* List of tasks:
• 1. Edit the laptop-cleaning text starting at "Cleaning a laptop" and ending at "under the keys.", replacing "compressed air" with "canned air" throughout that passage.
• 2. In the laptop-cleaning text, why should vinegar not be used in place of alcohol on a laptop keyboard?

It’s rare to find anything other than dust, hair, and crumbs inside of your laptop. If you do happen to see some stains on or around the board, clean them off with 90%-100% isopropyl alcohol and a cotton swab. Make sure that you apply the alcohol to the cotton swab, not the board, and never use household cleaners on your laptop (or other electronics).

RELATED: How to Clean the Dust Out of Your Laptop

Hit That Nasty Keyboard

Once your laptop is beautiful on the inside, it’s time for a Princess Diaries makeover. We’ll start with the keyboard since it’s probably covered in years of small stains and finger grease.

Cleaning a laptop keyboard is a strange process. Unlike a desktop keyboard, which can usually be disassembled, laptop keyboards are a fairly surface-level operation. You’ll need a microfiber cloth, cotton swabs, some 90%-100% isopropyl alcohol, and compressed air. Never use household cleaners to clean electronics and don’t use vinegar instead of alcohol—it could seep into the keyboard and corrode its components.

A nasty, dusty laptop keyboard.
Denis Torkhov/Shutterstock
  • Start with a dry microfiber cloth: Use this to wipe down your keyboard before you get into the more detailed work. It’ll pick up most of the dust so you can focus on the grime.
  • Hit it with compressed air: Like the microfiber cloth, compressed air can get some dust off your keyboard before you get into detailed work. Remember to use short bursts or condensation can form under the keys.
  • Whip out the alcohol: Apply some 90%-100% isopropyl alcohol to a cotton swab (don’t pour it on your laptop) and start rubbing down your keyboard. Get between those keys, and don’t be afraid to use a dry (preferably unused) toothbrush to deal with tight spots.

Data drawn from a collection
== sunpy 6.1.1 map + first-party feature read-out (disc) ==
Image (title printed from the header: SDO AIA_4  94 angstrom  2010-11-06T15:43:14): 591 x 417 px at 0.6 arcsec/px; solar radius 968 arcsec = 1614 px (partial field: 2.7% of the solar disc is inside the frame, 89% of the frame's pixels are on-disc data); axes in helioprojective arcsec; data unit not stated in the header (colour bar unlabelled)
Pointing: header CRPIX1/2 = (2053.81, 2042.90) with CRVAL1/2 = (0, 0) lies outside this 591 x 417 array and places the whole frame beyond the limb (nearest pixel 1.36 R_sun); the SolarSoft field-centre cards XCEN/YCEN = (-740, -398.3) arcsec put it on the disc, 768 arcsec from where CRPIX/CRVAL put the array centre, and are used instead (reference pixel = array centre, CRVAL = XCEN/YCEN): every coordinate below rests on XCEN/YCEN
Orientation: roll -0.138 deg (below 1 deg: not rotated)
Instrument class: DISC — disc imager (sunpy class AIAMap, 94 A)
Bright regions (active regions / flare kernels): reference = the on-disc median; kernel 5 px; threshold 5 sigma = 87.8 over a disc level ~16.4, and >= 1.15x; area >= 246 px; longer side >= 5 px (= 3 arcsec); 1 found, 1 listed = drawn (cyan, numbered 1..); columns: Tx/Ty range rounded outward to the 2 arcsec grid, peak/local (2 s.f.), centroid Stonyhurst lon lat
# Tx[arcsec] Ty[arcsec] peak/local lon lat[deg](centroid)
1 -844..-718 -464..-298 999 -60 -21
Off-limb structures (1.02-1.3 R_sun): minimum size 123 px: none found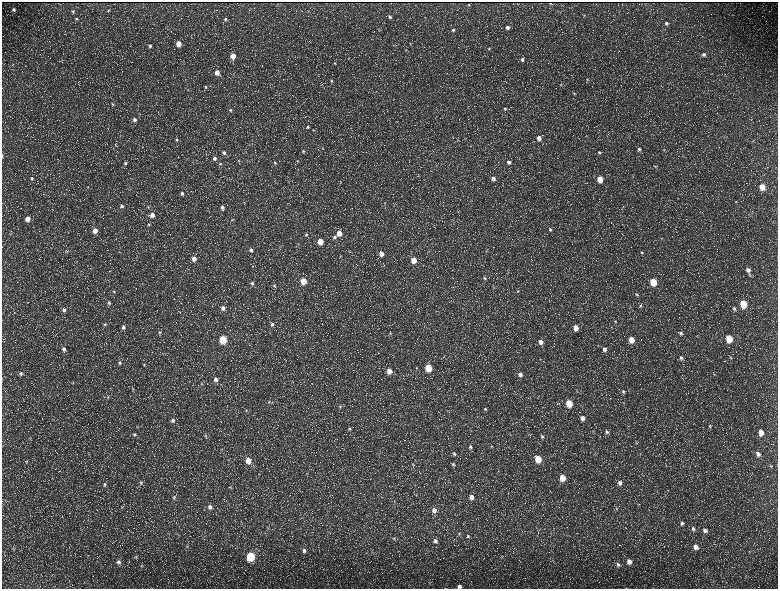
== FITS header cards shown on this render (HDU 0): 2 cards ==
NAXIS1  =                 1552 / length of data axis 1
NAXIS2  =                 1173 / length of data axis 2

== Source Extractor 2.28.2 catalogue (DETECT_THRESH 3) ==
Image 1552 x 1173 px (HDU 0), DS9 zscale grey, zoomed out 1/2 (1 PNG px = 2 x 2 image px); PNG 780 x 591 px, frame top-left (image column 1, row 1173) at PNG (2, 2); no overlay
Background 221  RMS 10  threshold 30.1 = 3 sigma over >= 5 px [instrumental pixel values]
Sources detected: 213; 30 cannot appear on this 1/2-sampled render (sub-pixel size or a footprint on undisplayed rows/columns) and are not listed; the other 183 listed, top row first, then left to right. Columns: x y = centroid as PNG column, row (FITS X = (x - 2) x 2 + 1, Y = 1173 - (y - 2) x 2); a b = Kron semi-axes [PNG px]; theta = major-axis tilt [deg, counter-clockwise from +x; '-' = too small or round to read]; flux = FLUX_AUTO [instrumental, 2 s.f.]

* Answers given:
• 1.
Cleaning a laptop keyboard is a strange process. Unlike a desktop keyboard, which can usually be disassembled, laptop keyboards are a fairly surface-level operation. You’ll need a microfiber cloth, cotton swabs, some 90%-100% isopropyl alcohol, and canned air. Never use household cleaners to clean electronics and don’t use vinegar instead of alcohol—it could seep into the keyboard and corrode its components.

A nasty, dusty laptop keyboard.
Denis Torkhov/Shutterstock
  • Start with a dry microfiber cloth: Use this to wipe down your keyboard before you get into the more detailed work. It’ll pick up most of the dust so you can focus on the grime.
  • Hit it with canned air: Like the microfiber cloth, canned air can get some dust off your keyboard before you get into detailed work. Remember to use short bursts or condensation can form under the keys.

• 2. It could seep into the keyboard and corrode its components.